*REQUIRED ACTION*.
Word for word, set down the entries that follow.

*Saved data entries*.
..........

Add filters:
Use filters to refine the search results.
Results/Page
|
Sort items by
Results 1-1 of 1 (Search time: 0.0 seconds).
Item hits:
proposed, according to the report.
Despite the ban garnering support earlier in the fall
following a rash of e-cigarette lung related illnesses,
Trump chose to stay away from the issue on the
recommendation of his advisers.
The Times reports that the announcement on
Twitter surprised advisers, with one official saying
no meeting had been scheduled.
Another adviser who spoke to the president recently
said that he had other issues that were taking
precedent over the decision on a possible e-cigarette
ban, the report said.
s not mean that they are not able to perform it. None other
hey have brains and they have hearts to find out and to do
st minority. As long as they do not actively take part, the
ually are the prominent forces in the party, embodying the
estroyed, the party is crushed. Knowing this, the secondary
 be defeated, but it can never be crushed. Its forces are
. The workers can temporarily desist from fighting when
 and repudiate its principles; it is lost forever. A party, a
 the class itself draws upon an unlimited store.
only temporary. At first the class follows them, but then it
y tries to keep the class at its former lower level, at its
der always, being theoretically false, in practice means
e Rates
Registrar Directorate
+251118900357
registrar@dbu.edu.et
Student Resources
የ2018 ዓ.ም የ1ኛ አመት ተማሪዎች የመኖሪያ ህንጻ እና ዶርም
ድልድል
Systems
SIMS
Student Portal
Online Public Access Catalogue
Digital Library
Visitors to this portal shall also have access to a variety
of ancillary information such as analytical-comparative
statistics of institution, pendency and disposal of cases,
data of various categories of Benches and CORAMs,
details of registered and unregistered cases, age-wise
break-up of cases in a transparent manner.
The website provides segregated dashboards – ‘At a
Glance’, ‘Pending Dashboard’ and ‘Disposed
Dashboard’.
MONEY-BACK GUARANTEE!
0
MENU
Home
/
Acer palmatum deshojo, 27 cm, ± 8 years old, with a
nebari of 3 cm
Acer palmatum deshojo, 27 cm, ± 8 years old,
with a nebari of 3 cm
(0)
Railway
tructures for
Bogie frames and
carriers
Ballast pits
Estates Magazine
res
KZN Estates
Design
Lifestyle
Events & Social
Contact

..........

*ANSWER*.
Add filters:
Use filters to refine the search results.
Results/Page
|
Sort items by
Results 1-1 of 1 (Search time: 0.0 seconds).
Item hits:
proposed, according to the report.
Despite the ban garnering support earlier in the fall
following a rash of e-cigarette lung related illnesses,
Trump chose to stay away from the issue on the
recommendation of his advisers.
The Times reports that the announcement on
Twitter surprised advisers, with one official saying
no meeting had been scheduled.
Another adviser who spoke to the president recently
said that he had other issues that were taking
precedent over the decision on a possible e-cigarette
ban, the report said.
s not mean that they are not able to perform it. None other
hey have brains and they have hearts to find out and to do
st minority. As long as they do not actively take part, the
ually are the prominent forces in the party, embodying the
estroyed, the party is crushed. Knowing this, the secondary
 be defeated, but it can never be crushed. Its forces are
. The workers can temporarily desist from fighting when
 and repudiate its principles; it is lost forever. A party, a
 the class itself draws upon an unlimited store.
only temporary. At first the class follows them, but then it
y tries to keep the class at its former lower level, at its
der always, being theoretically false, in practice means
e Rates
Registrar Directorate
+251118900357
registrar@dbu.edu.et
Student Resources
የ2018 ዓ.ም የ1ኛ አመት ተማሪዎች የመኖሪያ ህንጻ እና ዶርም
ድልድል
Systems
SIMS
Student Portal
Online Public Access Catalogue
Digital Library
Visitors to this portal shall also have access to a variety
of ancillary information such as analytical-comparative
statistics of institution, pendency and disposal of cases,
data of various categories of Benches and CORAMs,
details of registered and unregistered cases, age-wise
break-up of cases in a transparent manner.
The website provides segregated dashboards – ‘At a
Glance’, ‘Pending Dashboard’ and ‘Disposed
Dashboard’.
MONEY-BACK GUARANTEE!
0
MENU
Home
/
Acer palmatum deshojo, 27 cm, ± 8 years old, with a
nebari of 3 cm
Acer palmatum deshojo, 27 cm, ± 8 years old,
with a nebari of 3 cm
(0)
Railway
tructures for
Bogie frames and
carriers
Ballast pits
Estates Magazine
res
KZN Estates
Design
Lifestyle
Events & Social
Contact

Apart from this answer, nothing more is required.